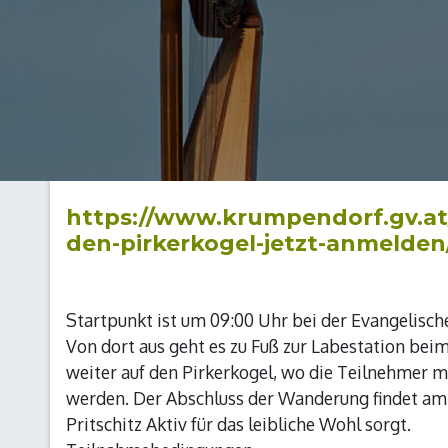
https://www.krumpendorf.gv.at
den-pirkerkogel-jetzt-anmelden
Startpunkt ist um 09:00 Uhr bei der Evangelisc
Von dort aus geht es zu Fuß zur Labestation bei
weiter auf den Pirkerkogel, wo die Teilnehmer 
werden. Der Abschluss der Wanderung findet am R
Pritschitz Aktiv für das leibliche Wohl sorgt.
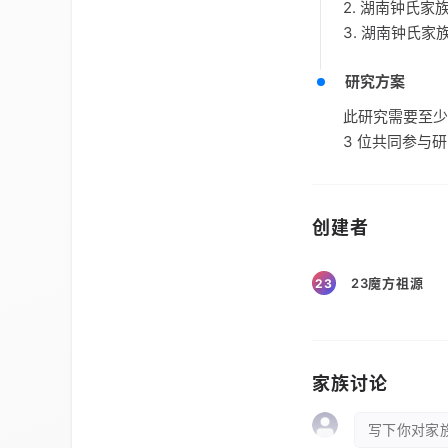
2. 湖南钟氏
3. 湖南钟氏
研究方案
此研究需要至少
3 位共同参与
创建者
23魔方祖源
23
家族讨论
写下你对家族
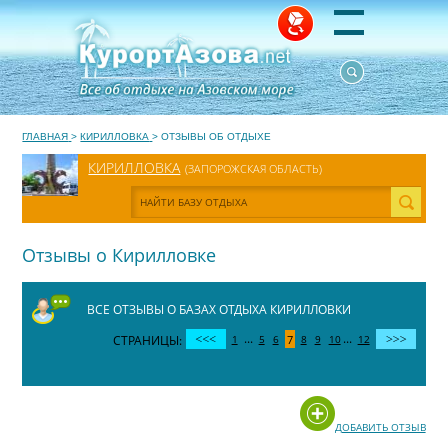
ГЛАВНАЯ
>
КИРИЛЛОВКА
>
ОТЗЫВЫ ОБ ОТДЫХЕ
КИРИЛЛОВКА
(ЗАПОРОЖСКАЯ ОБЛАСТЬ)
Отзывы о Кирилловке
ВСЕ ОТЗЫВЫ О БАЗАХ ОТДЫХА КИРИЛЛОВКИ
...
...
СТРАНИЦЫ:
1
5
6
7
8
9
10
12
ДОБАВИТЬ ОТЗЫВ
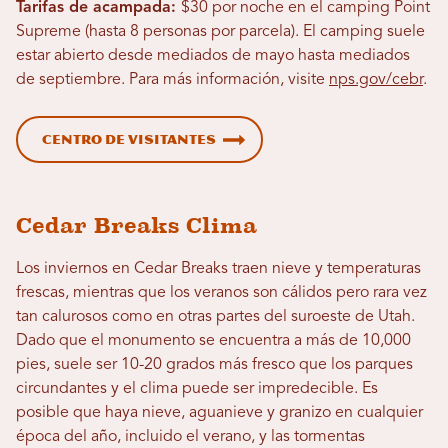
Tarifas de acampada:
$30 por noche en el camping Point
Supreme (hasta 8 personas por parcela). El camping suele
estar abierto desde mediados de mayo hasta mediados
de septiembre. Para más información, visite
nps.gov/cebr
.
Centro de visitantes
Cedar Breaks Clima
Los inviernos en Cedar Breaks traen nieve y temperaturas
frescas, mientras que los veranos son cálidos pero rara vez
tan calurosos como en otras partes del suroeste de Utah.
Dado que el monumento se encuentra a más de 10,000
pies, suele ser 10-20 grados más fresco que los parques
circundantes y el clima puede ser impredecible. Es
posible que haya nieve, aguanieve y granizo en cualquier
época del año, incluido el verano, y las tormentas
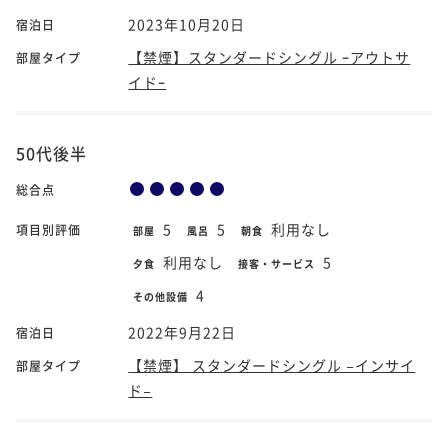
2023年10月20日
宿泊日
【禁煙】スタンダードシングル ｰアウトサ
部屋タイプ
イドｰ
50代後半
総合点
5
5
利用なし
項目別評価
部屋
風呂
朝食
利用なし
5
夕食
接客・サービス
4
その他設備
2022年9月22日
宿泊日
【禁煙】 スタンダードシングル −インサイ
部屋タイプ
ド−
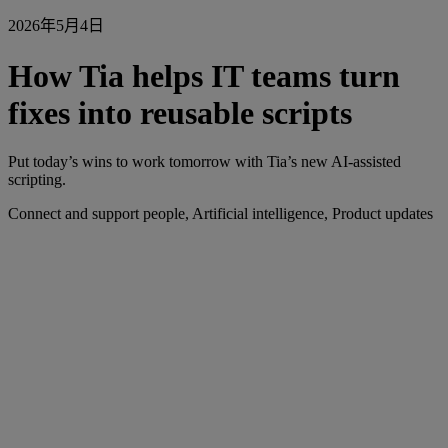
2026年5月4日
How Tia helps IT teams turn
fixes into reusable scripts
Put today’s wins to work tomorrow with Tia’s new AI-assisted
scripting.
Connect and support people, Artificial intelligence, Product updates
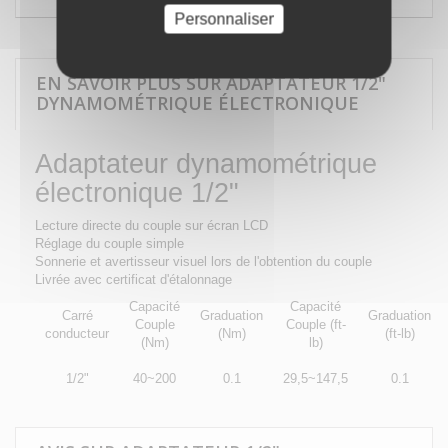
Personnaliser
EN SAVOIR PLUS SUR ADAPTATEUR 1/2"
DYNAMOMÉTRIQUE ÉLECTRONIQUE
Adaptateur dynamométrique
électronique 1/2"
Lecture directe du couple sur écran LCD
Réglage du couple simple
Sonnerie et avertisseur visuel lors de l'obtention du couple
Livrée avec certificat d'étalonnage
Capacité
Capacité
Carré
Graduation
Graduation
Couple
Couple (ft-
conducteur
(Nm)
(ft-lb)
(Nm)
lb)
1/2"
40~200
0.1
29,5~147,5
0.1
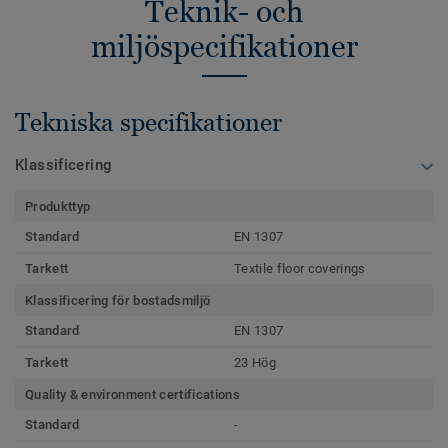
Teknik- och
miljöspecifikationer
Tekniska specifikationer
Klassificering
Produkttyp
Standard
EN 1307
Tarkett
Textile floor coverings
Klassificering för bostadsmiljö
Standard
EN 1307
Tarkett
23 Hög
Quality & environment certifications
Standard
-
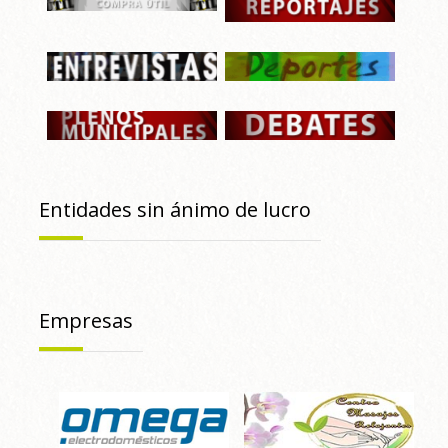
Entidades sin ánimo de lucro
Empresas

Exercise> Reproduce all the text of the material above, line by line and without any change, omitting the pictures.

Solution to the exercise>
https://www.krumpendorf.gv.at
den-pirkerkogel-jetzt-anmelden
Startpunkt ist um 09:00 Uhr bei der Evangelisc
Von dort aus geht es zu Fuß zur Labestation bei
weiter auf den Pirkerkogel, wo die Teilnehmer 
werden. Der Abschluss der Wanderung findet am R
Pritschitz Aktiv für das leibliche Wohl sorgt.
2. 湖南钟氏
3. 湖南钟氏
研究方案
此研究需要至少
3 位共同参与
创建者
23魔方祖源
23
家族讨论
写下你对家族
ГЛАВНАЯ
>
КИРИЛЛОВКА
>
ОТЗЫВЫ ОБ ОТДЫХЕ
КИРИЛЛОВКА
(ЗАПОРОЖСКАЯ ОБЛАСТЬ)
Отзывы о Кирилловке
ВСЕ ОТЗЫВЫ О БАЗАХ ОТДЫХА КИРИЛЛОВКИ
...
...
СТРАНИЦЫ:
1
5
6
7
8
9
10
12
ДОБАВИТЬ ОТЗЫВ
Tarifas de acampada:
$30 por noche en el camping Point
Supreme (hasta 8 personas por parcela). El camping suele
estar abierto desde mediados de mayo hasta mediados
de septiembre. Para más información, visite
nps.gov/cebr
.
Centro de visitantes
Cedar Breaks Clima
Los inviernos en Cedar Breaks traen nieve y temperaturas
frescas, mientras que los veranos son cálidos pero rara vez
tan calurosos como en otras partes del suroeste de Utah.
Dado que el monumento se encuentra a más de 10,000
pies, suele ser 10-20 grados más fresco que los parques
circundantes y el clima puede ser impredecible. Es
posible que haya nieve, aguanieve y granizo en cualquier
época del año, incluido el verano, y las tormentas
2023年10月20日
宿泊日
【禁煙】スタンダードシングル ｰアウトサ
部屋タイプ
イドｰ
50代後半
総合点
5
5
利用なし
項目別評価
部屋
風呂
朝食
利用なし
5
夕食
接客・サービス
4
その他設備
2022年9月22日
宿泊日
【禁煙】 スタンダードシングル −インサイ
部屋タイプ
ド−
2026年5月4日
How Tia helps IT teams turn
fixes into reusable scripts
Put today’s wins to work tomorrow with Tia’s new AI-assisted
scripting.
Connect and support people, Artificial intelligence, Product updates
Personnaliser
EN SAVOIR PLUS SUR ADAPTATEUR 1/2"
DYNAMOMÉTRIQUE ÉLECTRONIQUE
Adaptateur dynamométrique
électronique 1/2"
Lecture directe du couple sur écran LCD
Réglage du couple simple
Sonnerie et avertisseur visuel lors de l'obtention du couple
Livrée avec certificat d'étalonnage
Capacité
Capacité
Carré
Graduation
Graduation
Couple
Couple (ft-
conducteur
(Nm)
(ft-lb)
(Nm)
lb)
1/2"
40~200
0.1
29,5~147,5
0.1
Teknik- och
miljöspecifikationer
Tekniska specifikationer
Klassificering
Produkttyp
Standard
EN 1307
Tarkett
Textile floor coverings
Klassificering för bostadsmiljö
Standard
EN 1307
Tarkett
23 Hög
Quality & environment certifications
Standard
-
Entidades sin ánimo de lucro
Empresas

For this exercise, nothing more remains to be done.